The following information will not be considered as constituting Confidential Information:

 

  1. Information which was already in the public domain at the time it was communicated to the other Party, and/or;
  2. Information which was known to the other Party prior to being communicated and/or;
  3. Information which enters the public domain after being communicated to the other Party with no failings on the part of the latter vis-à-vis the Contract, and/or;
  4. Information provided to the other Party by a third party which was free to do as it pleased with it.

The Company and the Client each agree not to copy, reproduce or distribute to any natural or artificial person all or part of the Confidential Information which was not their own to dispose of as they see fit, and which had been communicated to them by the other Party under the terms of this agreement, without the express prior consent of the Party supplying it.

 

The Company and the Client will only supply the said Confidential Information to those members of their personnel and/or subcontractors or consultants with a need to know the said information for the implementation of this agreement.

 

If the Company and the Client consider it necessary to communicate the Confidential Information to a third-party for the sole purpose of implementing this agreement, such communication may only proceed on condition that the said third parties are subject to the above-mentioned confidentiality obligations and, with the exception of the Company’s subcontractors, that this is subject to the prior written consent of the Party concerned.

 

The Company and the Client agree not to use the Confidential Information for any purposes other than those provided for in this agreement. 

 

The Company and the Client will each assume all consequences vis-à-vis the other of any violation of the confidentiality obligations mentioned in this agreement caused by themselves or one of their staff or agents.

 

The confidentiality obligation mentioned in this article will remain in force after the end of the GTS, notwithstanding any early termination, for a period of 5 years following the cessation of the GTS.

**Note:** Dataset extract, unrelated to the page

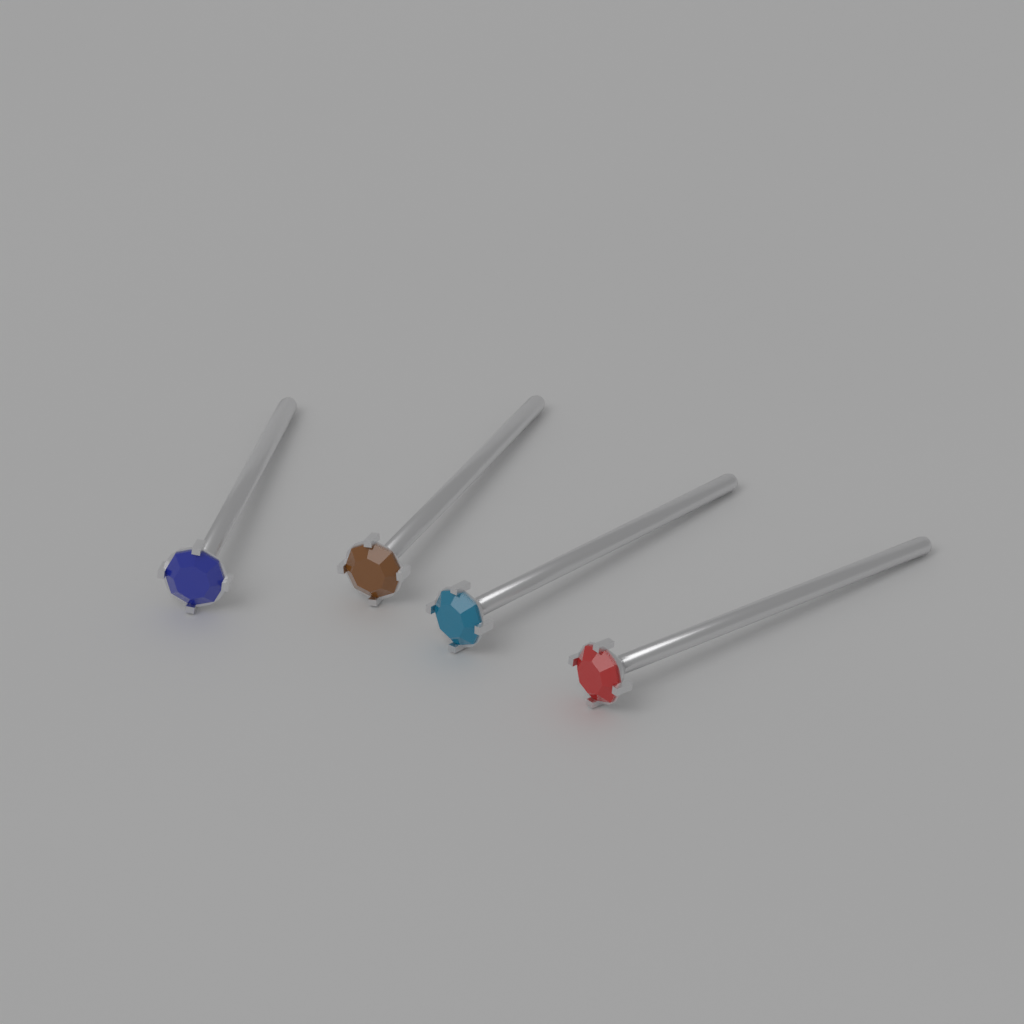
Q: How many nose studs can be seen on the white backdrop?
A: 4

  • APPLICABLE LAW AND JURISDICTION

  1. These GTS are governed and interpreted exclusively in accordance with French law, without taking account of the principles of conflicts of law.

 

  1. In the event of any dispute arising concerning the interpretation and/or implementation of these conditions or in relation to these GTS, only the Tribunal de commerce (Commercial Court) of Paris will be considered as having jurisdiction for the matter.